Later research showed that models know that they don't know certain pieces of information, but the fine tuning constraint of providing answers did not give them the ability to express that they didn't know.
Asking the model questions against known information can produce a correct/incorrect map detailing a sample of facts that the model knows and does not know. Fine tuning a model to say "I don't know" in response to the those questions where it was incorrect can allow it to generalise the concept to its internal concept of unknown.

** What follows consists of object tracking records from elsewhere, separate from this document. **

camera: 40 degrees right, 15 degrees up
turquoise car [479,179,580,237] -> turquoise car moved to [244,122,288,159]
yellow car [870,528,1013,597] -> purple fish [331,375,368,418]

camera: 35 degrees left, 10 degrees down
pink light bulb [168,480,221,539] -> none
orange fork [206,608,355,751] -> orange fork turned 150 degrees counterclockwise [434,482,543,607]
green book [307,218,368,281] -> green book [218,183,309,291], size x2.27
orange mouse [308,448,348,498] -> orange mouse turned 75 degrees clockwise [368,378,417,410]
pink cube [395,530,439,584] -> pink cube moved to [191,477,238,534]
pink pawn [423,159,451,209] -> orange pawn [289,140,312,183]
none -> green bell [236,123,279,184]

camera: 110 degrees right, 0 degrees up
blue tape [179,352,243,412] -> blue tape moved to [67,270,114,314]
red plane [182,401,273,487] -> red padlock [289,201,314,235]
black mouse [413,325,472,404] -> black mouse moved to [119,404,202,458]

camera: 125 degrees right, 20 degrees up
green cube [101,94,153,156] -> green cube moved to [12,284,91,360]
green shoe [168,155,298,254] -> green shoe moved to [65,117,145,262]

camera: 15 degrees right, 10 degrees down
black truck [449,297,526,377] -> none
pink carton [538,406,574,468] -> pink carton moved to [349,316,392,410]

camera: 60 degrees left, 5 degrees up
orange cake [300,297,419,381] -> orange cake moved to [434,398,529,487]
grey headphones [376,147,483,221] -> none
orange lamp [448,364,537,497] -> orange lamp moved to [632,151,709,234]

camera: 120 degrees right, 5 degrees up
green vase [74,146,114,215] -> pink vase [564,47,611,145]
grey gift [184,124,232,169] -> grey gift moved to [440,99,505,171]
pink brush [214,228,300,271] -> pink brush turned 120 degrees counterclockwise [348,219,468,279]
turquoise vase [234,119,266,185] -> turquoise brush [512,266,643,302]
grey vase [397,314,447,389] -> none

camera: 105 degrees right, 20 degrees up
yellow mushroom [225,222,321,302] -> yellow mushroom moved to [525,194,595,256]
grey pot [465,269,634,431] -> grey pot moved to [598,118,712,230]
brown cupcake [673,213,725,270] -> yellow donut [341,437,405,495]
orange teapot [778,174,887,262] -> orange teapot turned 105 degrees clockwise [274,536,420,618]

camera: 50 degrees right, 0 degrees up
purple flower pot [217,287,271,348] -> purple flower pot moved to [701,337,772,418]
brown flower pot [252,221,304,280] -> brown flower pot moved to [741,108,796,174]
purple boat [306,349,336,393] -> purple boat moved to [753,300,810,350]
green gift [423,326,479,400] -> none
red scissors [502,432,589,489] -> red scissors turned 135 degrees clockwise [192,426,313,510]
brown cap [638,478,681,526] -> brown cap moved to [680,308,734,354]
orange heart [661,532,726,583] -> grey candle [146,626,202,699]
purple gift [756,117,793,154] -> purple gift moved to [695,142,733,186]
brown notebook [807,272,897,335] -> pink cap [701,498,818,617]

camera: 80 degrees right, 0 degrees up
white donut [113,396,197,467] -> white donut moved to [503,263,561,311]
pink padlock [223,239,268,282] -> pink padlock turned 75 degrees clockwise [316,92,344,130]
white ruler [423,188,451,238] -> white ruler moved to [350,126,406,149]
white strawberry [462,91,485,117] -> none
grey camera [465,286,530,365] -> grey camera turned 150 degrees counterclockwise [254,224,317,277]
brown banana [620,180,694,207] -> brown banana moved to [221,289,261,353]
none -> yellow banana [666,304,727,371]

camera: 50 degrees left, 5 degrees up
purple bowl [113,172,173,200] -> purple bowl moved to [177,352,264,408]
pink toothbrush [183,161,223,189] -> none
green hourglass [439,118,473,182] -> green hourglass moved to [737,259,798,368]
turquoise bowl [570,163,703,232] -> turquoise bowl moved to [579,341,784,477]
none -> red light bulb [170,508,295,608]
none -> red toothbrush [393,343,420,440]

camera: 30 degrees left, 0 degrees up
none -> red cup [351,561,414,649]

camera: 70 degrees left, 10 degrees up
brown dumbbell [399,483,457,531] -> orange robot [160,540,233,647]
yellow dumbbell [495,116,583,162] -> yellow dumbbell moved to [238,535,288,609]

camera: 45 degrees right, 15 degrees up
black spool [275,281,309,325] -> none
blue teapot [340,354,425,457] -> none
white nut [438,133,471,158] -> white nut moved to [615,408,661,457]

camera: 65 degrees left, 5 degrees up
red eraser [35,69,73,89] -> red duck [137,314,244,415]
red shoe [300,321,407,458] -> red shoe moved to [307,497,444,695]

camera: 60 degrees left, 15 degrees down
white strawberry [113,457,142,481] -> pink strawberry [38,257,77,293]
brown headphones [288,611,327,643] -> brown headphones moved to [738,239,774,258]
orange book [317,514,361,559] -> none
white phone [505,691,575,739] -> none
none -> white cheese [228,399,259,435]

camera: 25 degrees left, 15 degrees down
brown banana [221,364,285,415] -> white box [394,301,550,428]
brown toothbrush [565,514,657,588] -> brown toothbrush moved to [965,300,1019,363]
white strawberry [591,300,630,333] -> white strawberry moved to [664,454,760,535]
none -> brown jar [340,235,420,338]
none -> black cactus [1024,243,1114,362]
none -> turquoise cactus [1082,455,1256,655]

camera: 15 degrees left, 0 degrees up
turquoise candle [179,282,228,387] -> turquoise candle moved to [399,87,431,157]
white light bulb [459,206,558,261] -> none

It is good to keep in mind that the models we have been playing with are just the first ones to appear. GPT 3.5 is like the Atari 2600. You can get it provide a limited experience for what you want and its cool that you can do it at all, but it is fundamentally limited and far from an ideal solution. I see the current proliferation of models to be like the Cambrian explosion of early 8 bit home computers. Exciting and interesting technology which can be used for real world purposes, but you still have to operate with the knowledge of the limitations forefront in your mind and tailor tasks to allow them to perform the bits they are good at. I have no-idea of the timeframe, but there is plenty more to come. There have been a lot of advances revealed in papers. A huge number of those advances have not yet coalesced into shipping models. When models cost millions to train you want to be using a set of enhancements that play nicely together. Some features will be mutually exclusive. By the time you have analysed the options to find an optimal combination, a whole lot of new papers will be suggesting more options.
We have not yet got the thing for AI that Unix was for computers. We are just now exposing people to the problems that drives the need to create such a thing.